There were also a large number of very illogical and impractical boundaries still in place at this point, some of which were exclaves (mainly in Dalarna and other sparsely-settled areas), but most of which were to do with parishes being split between multiple hundreds, and in some cases, multiple counties. The south of Sweden was particularly notorious for this, with boundary-crossing parishes practically being the norm in both Scania and Småland. Småland even has a dialect word (
skate - that's pronounced with two syllables) meaning "a part of a parish that's separated from it by a higher administrative boundary". One of these - the
Skårdals skate area directly across the river from Kungälv, just north of Gothenburg - had even been in a separate
country from the main part of the parish until 1658, when Bohuslän belonged to Norway. Residents of the area were said to be "Norwegian in body and Swedish in soul", since they paid taxes to the Norwegian crown but went to church across the border in Sweden.
What about urban areas, then? Well, the 88 towns in Sweden had already had some form of self-rule, but the Ordinances standardised the form of governance across the entire country and removed the role of guilds and other social corporations in electing town councils. Along with the 1864 law establishing freedom of enterprise throughout the country, this ended the privileged role of the towns in the economy, but they continued to be distinguished from rural areas in law. Broadly speaking, we can say towns were more powerful than rural municipalities, but also less autonomous.

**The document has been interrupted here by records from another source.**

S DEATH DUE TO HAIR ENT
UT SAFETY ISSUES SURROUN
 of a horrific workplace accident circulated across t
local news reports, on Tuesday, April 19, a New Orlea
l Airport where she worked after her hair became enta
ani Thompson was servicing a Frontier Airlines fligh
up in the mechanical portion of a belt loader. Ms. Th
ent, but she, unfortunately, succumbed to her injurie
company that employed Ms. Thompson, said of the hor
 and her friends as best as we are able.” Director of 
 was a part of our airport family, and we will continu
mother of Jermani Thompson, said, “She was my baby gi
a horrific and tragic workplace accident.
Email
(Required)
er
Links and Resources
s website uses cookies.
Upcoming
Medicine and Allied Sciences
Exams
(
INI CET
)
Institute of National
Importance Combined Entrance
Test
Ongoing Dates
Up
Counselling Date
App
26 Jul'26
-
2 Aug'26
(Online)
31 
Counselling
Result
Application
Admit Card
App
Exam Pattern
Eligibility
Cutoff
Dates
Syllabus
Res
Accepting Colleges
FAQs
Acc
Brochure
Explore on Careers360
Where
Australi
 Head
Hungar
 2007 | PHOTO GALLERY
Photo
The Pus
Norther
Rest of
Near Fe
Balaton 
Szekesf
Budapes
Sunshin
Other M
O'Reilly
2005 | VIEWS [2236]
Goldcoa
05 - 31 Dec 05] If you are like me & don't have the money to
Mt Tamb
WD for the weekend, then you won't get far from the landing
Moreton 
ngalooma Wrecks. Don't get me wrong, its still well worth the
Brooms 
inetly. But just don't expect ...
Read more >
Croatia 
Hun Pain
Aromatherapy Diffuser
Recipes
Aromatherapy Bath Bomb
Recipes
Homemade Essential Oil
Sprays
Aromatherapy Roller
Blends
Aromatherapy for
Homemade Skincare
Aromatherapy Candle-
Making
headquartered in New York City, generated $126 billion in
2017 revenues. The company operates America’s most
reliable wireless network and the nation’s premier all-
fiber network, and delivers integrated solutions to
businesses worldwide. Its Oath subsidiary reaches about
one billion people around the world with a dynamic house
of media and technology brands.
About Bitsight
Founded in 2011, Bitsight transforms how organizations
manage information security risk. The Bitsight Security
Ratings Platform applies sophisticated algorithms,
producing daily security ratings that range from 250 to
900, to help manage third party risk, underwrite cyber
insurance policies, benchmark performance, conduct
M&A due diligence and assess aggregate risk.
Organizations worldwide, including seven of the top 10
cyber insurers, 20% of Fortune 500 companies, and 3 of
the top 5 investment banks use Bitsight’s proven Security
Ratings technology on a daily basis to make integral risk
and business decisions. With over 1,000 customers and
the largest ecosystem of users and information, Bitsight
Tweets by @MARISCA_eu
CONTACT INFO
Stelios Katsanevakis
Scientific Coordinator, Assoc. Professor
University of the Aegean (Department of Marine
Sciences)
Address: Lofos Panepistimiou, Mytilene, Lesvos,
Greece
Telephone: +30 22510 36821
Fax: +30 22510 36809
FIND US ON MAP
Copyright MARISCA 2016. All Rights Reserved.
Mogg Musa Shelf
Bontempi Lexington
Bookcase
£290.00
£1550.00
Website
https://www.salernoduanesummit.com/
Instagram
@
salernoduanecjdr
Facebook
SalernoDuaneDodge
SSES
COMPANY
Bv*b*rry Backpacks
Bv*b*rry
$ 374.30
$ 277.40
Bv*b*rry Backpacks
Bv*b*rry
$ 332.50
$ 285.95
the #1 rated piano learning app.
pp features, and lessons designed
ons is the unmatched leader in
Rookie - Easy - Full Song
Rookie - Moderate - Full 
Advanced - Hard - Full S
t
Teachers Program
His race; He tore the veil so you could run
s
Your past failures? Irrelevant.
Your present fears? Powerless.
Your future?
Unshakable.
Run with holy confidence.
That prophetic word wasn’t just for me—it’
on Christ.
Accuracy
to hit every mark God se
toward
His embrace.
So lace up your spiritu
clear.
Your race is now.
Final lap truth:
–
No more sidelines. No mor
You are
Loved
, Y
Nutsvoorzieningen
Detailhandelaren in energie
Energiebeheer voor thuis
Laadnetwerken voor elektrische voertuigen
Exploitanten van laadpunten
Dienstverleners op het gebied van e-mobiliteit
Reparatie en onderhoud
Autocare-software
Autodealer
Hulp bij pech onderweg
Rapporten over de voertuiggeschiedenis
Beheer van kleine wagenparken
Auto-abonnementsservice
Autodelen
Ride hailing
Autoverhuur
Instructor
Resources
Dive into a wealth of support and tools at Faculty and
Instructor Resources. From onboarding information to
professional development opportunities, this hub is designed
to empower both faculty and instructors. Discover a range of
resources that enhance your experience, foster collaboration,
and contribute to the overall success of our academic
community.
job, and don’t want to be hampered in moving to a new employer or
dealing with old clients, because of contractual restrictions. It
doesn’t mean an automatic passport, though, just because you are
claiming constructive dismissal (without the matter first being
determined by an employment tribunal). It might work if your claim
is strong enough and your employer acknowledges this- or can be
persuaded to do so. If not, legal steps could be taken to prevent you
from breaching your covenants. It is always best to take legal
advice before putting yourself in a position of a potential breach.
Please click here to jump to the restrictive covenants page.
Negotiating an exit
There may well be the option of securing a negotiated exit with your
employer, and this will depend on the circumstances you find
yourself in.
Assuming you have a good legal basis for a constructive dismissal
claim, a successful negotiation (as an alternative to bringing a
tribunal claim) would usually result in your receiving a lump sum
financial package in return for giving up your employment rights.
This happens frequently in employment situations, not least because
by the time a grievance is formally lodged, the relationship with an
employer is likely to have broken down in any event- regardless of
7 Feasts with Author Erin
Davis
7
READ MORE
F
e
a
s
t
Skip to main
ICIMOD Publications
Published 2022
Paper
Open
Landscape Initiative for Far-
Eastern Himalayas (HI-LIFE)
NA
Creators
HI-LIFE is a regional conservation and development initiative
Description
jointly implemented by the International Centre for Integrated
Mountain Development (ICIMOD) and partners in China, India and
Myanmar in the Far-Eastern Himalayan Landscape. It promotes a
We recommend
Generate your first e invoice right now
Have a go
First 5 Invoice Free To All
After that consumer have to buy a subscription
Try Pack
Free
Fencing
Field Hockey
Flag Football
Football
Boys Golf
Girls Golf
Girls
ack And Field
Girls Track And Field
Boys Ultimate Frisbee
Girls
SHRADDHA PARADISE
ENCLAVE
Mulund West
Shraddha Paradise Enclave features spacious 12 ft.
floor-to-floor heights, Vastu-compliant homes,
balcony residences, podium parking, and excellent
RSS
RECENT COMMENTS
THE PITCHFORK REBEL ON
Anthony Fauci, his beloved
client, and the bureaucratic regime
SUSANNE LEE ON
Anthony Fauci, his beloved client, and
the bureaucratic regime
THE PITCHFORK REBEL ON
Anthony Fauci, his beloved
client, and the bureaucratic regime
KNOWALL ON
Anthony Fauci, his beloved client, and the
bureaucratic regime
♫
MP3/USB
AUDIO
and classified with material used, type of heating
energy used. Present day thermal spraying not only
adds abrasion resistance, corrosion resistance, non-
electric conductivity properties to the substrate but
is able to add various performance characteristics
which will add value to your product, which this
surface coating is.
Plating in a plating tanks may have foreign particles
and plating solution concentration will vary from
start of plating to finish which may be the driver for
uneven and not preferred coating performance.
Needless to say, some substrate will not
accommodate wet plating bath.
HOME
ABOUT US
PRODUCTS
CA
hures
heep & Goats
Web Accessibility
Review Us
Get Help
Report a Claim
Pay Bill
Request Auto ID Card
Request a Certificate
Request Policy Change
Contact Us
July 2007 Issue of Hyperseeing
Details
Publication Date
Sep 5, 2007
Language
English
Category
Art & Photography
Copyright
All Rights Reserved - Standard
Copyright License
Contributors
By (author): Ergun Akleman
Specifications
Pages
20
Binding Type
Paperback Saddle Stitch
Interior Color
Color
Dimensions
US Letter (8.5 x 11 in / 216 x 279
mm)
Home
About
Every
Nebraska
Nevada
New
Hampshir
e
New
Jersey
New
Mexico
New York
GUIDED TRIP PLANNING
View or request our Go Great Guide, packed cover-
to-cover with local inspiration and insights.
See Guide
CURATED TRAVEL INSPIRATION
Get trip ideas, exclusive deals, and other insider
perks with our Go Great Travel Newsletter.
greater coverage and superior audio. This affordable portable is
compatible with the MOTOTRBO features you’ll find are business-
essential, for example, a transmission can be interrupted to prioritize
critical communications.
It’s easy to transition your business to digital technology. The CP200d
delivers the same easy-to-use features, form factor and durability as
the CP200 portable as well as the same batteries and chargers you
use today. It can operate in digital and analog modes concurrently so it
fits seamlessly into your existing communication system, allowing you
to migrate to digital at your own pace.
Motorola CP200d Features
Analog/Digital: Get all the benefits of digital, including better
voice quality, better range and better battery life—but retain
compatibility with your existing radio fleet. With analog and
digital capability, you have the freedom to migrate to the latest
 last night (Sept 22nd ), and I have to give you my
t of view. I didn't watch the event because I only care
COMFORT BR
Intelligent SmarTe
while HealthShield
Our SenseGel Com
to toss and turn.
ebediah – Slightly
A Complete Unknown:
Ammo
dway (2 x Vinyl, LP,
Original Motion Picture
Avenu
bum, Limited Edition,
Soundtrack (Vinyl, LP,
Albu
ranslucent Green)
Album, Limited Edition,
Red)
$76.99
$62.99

On the one hand, they had authority over things like planning, public health and fire safety, but on the other hand, the city council's power over these matters was tempered by the presence of the magistrates, who were judges appointed by the central government and, in addition to running the local judiciary, had effective veto power over the council's decisions.
In addition to towns and rural municipalities, there was also a secret third thing -
köpingar, which were marketplaces (under the old trade laws predating the freedom of enterprise) that didn't have full town status. Most of these were
lydköpingar, which were ruled by a town in the local area, but there was also a small number of
friköpingar which had their own councils but lacked several of the powers given to towns. Seven of these - two
lydköpingar (Ronneby, which had sorted under Karlskrona, and Mönsterås, which had sorted under Kalmar) and five
friköpingar (Arvika, Lysekil, Malmköping, Motala and Örnsköldsvik) were given autonomy by the Ordinances and allowed to form councils with essentially the same powers as rural municipalities - in later years, they would gain power over planning and fire safety, and the right to voluntarily implement the other powers of towns, but they remained under rural jurisdiction throughout their existence. Over the years, a great many more
köpingar would be established, usually in industrial settlements that weren't thought big enough for full town status, and in many cases leading on to the granting of town status later on.